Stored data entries
+===+
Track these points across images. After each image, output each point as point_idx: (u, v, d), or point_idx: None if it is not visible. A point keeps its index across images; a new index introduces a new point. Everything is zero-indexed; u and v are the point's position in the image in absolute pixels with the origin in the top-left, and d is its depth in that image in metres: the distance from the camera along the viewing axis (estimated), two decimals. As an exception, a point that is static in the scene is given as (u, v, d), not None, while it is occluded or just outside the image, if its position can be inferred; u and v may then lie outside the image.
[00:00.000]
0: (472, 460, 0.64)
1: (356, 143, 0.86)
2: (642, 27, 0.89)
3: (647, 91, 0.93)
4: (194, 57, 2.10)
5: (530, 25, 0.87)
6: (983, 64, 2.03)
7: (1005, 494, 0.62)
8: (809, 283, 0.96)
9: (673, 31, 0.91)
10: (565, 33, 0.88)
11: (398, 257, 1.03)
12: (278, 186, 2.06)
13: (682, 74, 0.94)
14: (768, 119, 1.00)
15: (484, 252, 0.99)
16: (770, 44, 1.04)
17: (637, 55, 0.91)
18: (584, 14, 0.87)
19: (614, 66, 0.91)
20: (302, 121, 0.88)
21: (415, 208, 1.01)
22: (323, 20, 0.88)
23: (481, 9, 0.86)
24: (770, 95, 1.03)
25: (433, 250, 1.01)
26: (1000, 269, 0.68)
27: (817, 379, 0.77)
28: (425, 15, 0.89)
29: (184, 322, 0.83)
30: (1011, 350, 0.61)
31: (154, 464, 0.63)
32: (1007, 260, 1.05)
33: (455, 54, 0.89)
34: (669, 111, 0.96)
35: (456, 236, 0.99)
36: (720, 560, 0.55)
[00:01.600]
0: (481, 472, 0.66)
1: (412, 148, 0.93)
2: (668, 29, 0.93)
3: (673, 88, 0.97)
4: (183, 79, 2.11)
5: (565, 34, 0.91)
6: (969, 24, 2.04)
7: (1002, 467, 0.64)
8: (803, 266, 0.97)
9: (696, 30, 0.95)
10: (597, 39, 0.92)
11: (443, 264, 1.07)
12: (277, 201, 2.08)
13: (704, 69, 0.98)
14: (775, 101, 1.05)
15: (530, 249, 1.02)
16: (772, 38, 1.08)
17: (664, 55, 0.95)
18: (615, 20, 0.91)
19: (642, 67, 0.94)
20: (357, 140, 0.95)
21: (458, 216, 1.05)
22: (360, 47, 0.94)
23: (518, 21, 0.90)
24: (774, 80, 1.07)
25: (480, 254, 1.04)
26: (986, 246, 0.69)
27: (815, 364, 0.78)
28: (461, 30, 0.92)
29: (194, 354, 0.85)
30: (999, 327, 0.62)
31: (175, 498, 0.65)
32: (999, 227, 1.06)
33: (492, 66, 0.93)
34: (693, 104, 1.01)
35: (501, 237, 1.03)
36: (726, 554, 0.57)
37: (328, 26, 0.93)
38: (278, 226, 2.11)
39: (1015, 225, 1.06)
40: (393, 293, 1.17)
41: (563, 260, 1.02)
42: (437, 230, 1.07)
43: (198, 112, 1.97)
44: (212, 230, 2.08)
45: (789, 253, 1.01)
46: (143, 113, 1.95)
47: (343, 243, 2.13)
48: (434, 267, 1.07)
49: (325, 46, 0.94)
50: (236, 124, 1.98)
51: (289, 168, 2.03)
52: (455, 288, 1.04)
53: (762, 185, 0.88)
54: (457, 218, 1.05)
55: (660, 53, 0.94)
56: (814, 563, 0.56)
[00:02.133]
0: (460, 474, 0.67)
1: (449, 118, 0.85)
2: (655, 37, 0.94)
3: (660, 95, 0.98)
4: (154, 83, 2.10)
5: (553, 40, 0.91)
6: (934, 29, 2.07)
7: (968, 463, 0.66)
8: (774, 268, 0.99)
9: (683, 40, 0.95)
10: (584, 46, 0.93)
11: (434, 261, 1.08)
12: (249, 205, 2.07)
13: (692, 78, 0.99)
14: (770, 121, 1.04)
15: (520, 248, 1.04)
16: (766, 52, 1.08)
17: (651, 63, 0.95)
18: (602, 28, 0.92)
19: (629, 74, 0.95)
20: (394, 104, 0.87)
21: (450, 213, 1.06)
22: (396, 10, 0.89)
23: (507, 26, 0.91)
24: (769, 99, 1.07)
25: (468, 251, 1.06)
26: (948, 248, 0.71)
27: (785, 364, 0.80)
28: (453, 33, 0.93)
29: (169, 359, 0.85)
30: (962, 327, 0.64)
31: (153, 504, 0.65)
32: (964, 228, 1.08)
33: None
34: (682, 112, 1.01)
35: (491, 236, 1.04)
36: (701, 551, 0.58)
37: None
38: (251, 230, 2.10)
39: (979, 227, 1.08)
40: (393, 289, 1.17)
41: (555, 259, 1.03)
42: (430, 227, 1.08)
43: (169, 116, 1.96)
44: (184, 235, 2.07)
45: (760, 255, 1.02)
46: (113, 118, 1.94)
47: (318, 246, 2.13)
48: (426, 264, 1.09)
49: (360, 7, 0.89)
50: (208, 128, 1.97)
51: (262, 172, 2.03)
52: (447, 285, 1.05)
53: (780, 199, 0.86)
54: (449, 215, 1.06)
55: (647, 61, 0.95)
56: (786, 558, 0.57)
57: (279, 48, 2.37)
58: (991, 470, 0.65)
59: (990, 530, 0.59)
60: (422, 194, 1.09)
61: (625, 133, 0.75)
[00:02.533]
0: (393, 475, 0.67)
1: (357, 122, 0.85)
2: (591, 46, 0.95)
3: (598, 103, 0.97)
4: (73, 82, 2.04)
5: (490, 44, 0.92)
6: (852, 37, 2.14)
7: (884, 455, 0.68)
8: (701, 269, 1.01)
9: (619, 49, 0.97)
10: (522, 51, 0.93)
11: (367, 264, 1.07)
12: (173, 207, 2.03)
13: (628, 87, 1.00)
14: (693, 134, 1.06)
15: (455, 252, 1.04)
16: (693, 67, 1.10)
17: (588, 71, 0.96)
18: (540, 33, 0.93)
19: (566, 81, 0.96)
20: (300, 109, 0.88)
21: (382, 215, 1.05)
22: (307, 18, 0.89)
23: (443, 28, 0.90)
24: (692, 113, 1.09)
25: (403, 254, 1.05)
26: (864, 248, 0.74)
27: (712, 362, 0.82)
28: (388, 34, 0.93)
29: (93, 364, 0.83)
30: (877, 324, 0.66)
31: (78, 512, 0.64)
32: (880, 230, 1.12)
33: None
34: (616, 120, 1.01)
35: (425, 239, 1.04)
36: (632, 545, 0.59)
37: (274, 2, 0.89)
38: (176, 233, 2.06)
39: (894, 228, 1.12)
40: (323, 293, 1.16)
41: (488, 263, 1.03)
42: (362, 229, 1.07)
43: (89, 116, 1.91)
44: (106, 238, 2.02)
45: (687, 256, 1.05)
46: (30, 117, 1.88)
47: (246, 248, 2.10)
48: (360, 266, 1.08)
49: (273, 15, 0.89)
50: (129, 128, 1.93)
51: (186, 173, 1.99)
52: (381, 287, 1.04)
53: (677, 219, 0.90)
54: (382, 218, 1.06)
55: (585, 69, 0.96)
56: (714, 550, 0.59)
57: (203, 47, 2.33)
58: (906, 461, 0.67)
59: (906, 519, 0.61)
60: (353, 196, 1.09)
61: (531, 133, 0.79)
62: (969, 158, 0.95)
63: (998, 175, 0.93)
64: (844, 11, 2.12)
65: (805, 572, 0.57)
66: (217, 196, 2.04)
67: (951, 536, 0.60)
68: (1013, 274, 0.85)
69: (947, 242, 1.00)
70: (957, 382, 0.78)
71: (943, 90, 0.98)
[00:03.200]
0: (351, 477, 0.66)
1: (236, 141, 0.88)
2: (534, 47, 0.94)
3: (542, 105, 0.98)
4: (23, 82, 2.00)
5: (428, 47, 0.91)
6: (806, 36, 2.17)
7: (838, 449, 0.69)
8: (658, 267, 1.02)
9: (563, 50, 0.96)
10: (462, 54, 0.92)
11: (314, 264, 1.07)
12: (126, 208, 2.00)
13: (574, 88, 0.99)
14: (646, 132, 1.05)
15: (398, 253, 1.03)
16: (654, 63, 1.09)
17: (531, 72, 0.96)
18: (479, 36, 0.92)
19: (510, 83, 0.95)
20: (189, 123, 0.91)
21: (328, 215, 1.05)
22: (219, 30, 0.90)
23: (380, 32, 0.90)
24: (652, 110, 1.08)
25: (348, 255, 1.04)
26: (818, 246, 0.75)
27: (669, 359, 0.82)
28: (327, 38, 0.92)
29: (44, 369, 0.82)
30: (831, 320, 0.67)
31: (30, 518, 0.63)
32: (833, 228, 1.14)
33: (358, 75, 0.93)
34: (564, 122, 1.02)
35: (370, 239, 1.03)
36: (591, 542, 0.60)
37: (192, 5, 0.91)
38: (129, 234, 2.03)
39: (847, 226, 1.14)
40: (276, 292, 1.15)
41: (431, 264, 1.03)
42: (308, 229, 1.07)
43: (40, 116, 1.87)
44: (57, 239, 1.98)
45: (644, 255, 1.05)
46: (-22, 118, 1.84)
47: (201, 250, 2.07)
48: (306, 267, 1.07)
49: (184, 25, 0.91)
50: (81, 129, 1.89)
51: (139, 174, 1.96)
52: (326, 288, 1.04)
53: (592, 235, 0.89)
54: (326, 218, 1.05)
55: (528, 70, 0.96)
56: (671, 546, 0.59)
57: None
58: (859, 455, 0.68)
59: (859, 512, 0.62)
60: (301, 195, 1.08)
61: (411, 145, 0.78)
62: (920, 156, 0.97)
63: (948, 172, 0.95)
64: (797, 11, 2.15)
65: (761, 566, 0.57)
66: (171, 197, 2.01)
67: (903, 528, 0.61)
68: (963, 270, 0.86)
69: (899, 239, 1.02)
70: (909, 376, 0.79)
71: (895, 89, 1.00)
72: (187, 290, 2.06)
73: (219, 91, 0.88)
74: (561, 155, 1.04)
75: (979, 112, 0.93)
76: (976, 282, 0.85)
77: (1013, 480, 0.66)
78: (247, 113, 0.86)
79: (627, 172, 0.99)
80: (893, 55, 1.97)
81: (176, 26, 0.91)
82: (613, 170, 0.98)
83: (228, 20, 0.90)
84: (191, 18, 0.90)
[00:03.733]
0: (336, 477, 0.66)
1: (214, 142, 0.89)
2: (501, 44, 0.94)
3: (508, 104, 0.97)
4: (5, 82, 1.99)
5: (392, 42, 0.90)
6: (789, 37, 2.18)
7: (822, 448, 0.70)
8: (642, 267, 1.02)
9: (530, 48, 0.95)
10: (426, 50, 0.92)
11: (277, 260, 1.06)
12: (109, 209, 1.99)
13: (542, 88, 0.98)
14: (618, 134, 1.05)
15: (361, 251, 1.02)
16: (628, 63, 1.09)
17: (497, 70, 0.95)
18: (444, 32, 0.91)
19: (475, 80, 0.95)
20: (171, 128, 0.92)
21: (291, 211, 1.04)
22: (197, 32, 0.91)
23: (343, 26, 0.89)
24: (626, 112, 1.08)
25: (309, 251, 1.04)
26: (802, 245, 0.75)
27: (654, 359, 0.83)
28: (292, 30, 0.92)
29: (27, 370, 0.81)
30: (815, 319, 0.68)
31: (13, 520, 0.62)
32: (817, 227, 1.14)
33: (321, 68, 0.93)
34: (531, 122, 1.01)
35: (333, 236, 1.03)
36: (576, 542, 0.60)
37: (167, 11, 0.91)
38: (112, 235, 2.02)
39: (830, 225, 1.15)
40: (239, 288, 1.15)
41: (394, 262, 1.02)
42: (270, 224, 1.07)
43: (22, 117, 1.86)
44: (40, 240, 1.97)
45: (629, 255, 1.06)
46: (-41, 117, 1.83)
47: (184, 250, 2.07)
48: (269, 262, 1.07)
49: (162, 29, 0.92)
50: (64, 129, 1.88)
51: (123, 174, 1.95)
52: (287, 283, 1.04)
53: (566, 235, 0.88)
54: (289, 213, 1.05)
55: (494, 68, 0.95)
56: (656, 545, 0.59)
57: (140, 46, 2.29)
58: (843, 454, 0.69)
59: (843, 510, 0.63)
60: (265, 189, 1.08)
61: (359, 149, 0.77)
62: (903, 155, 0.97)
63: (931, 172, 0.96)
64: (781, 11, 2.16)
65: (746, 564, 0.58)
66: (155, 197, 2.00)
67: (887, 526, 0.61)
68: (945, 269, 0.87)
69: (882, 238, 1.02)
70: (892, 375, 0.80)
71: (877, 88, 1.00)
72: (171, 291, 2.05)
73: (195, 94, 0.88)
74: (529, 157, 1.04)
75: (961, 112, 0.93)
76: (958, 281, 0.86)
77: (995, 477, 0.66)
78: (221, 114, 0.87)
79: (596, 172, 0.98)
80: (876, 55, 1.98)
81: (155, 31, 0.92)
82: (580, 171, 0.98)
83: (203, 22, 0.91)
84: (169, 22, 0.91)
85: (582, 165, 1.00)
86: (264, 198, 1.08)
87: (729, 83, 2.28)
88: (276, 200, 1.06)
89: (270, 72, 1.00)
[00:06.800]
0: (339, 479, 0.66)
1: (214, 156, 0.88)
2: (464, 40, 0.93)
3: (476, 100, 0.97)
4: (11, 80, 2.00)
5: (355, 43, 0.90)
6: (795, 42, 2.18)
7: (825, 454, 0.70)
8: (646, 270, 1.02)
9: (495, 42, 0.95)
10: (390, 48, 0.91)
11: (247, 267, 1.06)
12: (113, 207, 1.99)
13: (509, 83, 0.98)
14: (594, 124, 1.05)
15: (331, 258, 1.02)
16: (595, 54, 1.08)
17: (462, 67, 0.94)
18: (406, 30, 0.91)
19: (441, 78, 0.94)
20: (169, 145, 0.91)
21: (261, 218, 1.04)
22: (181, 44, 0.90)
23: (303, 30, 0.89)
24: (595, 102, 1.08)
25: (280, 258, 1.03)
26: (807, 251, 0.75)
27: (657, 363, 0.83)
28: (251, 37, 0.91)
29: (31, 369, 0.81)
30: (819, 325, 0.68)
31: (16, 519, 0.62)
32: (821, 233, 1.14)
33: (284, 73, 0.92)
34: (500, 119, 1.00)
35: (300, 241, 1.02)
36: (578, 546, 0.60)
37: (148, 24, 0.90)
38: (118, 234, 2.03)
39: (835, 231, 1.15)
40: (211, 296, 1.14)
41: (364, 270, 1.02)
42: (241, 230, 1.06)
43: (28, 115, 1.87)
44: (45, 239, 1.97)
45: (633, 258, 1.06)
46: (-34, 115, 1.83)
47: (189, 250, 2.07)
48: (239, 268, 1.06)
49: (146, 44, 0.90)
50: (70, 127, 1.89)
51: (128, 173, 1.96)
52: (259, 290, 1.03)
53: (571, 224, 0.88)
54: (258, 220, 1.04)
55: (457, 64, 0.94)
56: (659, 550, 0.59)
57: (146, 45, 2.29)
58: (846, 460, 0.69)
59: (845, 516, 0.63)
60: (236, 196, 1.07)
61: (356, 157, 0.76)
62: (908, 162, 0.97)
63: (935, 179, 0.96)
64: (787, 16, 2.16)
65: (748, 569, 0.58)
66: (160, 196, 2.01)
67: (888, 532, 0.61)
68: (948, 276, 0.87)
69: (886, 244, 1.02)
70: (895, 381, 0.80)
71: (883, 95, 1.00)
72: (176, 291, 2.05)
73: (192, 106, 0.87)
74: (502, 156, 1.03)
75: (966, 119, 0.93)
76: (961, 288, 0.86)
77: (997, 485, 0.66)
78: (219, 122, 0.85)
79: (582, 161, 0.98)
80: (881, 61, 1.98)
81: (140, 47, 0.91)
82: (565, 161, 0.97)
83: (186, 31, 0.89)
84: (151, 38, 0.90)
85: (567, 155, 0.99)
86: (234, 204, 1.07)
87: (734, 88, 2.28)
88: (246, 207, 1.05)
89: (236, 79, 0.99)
+===+
_Task goal_
With the line that has "61: (411, 145, 0.78)" as the first and the line that has "89: (270, 72, 1.00)" as the last, repeat exactly that run of lines above and no more.

_Solution to the problem_
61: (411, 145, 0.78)
62: (920, 156, 0.97)
63: (948, 172, 0.95)
64: (797, 11, 2.15)
65: (761, 566, 0.57)
66: (171, 197, 2.01)
67: (903, 528, 0.61)
68: (963, 270, 0.86)
69: (899, 239, 1.02)
70: (909, 376, 0.79)
71: (895, 89, 1.00)
72: (187, 290, 2.06)
73: (219, 91, 0.88)
74: (561, 155, 1.04)
75: (979, 112, 0.93)
76: (976, 282, 0.85)
77: (1013, 480, 0.66)
78: (247, 113, 0.86)
79: (627, 172, 0.99)
80: (893, 55, 1.97)
81: (176, 26, 0.91)
82: (613, 170, 0.98)
83: (228, 20, 0.90)
84: (191, 18, 0.90)
[00:03.733]
0: (336, 477, 0.66)
1: (214, 142, 0.89)
2: (501, 44, 0.94)
3: (508, 104, 0.97)
4: (5, 82, 1.99)
5: (392, 42, 0.90)
6: (789, 37, 2.18)
7: (822, 448, 0.70)
8: (642, 267, 1.02)
9: (530, 48, 0.95)
10: (426, 50, 0.92)
11: (277, 260, 1.06)
12: (109, 209, 1.99)
13: (542, 88, 0.98)
14: (618, 134, 1.05)
15: (361, 251, 1.02)
16: (628, 63, 1.09)
17: (497, 70, 0.95)
18: (444, 32, 0.91)
19: (475, 80, 0.95)
20: (171, 128, 0.92)
21: (291, 211, 1.04)
22: (197, 32, 0.91)
23: (343, 26, 0.89)
24: (626, 112, 1.08)
25: (309, 251, 1.04)
26: (802, 245, 0.75)
27: (654, 359, 0.83)
28: (292, 30, 0.92)
29: (27, 370, 0.81)
30: (815, 319, 0.68)
31: (13, 520, 0.62)
32: (817, 227, 1.14)
33: (321, 68, 0.93)
34: (531, 122, 1.01)
35: (333, 236, 1.03)
36: (576, 542, 0.60)
37: (167, 11, 0.91)
38: (112, 235, 2.02)
39: (830, 225, 1.15)
40: (239, 288, 1.15)
41: (394, 262, 1.02)
42: (270, 224, 1.07)
43: (22, 117, 1.86)
44: (40, 240, 1.97)
45: (629, 255, 1.06)
46: (-41, 117, 1.83)
47: (184, 250, 2.07)
48: (269, 262, 1.07)
49: (162, 29, 0.92)
50: (64, 129, 1.88)
51: (123, 174, 1.95)
52: (287, 283, 1.04)
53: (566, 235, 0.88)
54: (289, 213, 1.05)
55: (494, 68, 0.95)
56: (656, 545, 0.59)
57: (140, 46, 2.29)
58: (843, 454, 0.69)
59: (843, 510, 0.63)
60: (265, 189, 1.08)
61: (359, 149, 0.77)
62: (903, 155, 0.97)
63: (931, 172, 0.96)
64: (781, 11, 2.16)
65: (746, 564, 0.58)
66: (155, 197, 2.00)
67: (887, 526, 0.61)
68: (945, 269, 0.87)
69: (882, 238, 1.02)
70: (892, 375, 0.80)
71: (877, 88, 1.00)
72: (171, 291, 2.05)
73: (195, 94, 0.88)
74: (529, 157, 1.04)
75: (961, 112, 0.93)
76: (958, 281, 0.86)
77: (995, 477, 0.66)
78: (221, 114, 0.87)
79: (596, 172, 0.98)
80: (876, 55, 1.98)
81: (155, 31, 0.92)
82: (580, 171, 0.98)
83: (203, 22, 0.91)
84: (169, 22, 0.91)
85: (582, 165, 1.00)
86: (264, 198, 1.08)
87: (729, 83, 2.28)
88: (276, 200, 1.06)
89: (270, 72, 1.00)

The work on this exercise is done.